**Instructions for the task**
Output every line of the listing below verbatim, leaving out the pictures.

(Chart comprehension data)
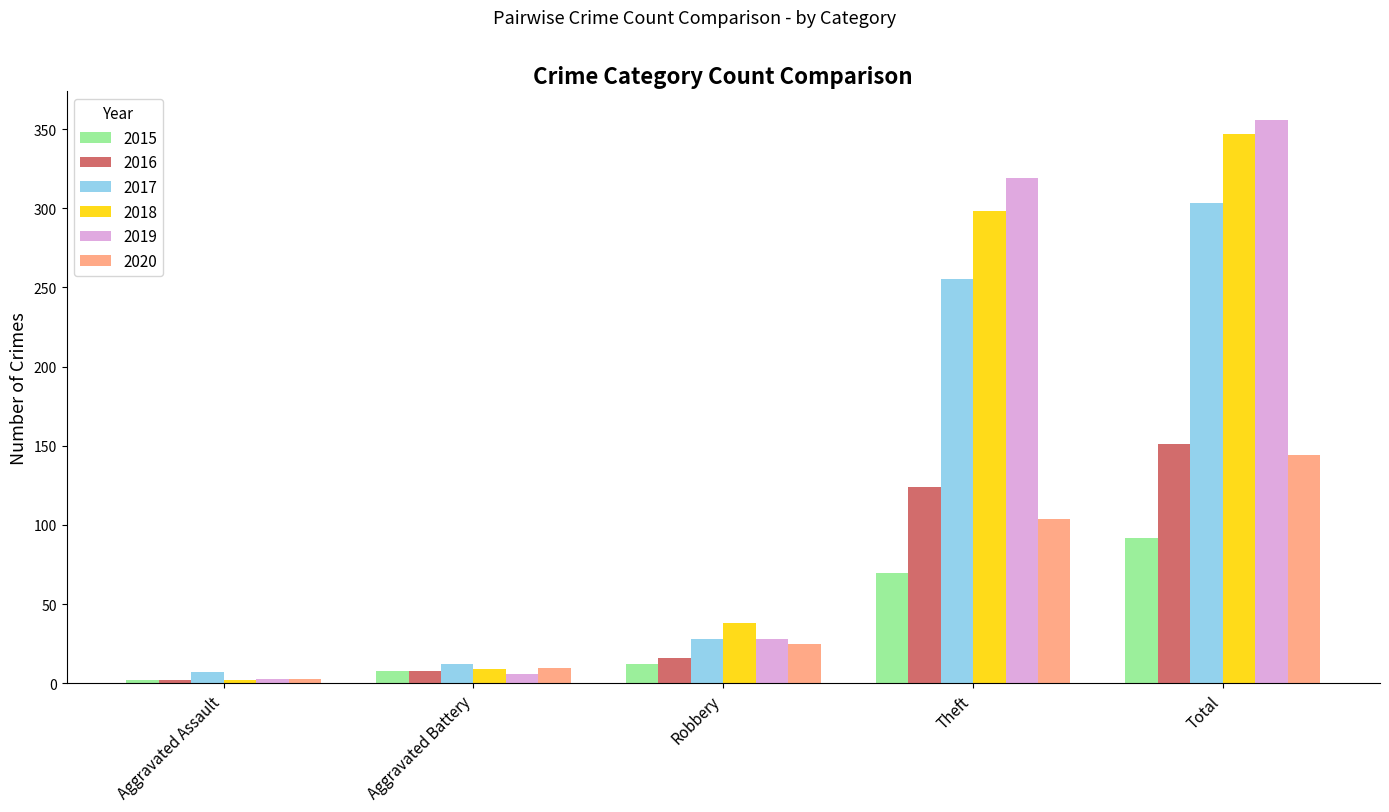

What is the sum of all 2020 values?

286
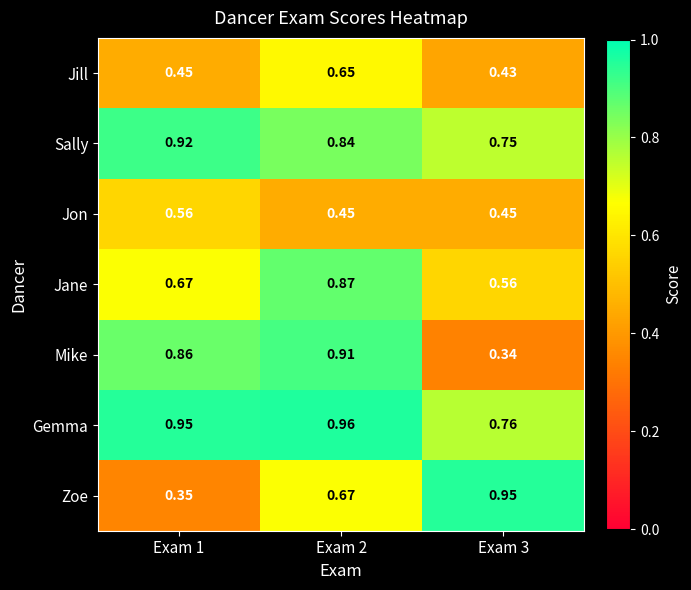

Which series changed the most between Exam 2 and Exam 3?

Mike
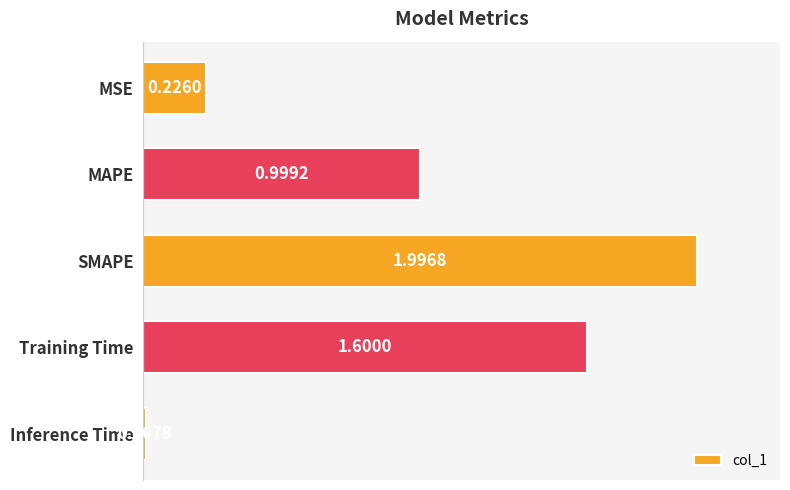

Are the bars grouped side by side (vs. stacked)?

No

**The completed task**
What is the sum of all 2020 values?

286

Which series changed the most between Exam 2 and Exam 3?

Mike

Are the bars grouped side by side (vs. stacked)?

No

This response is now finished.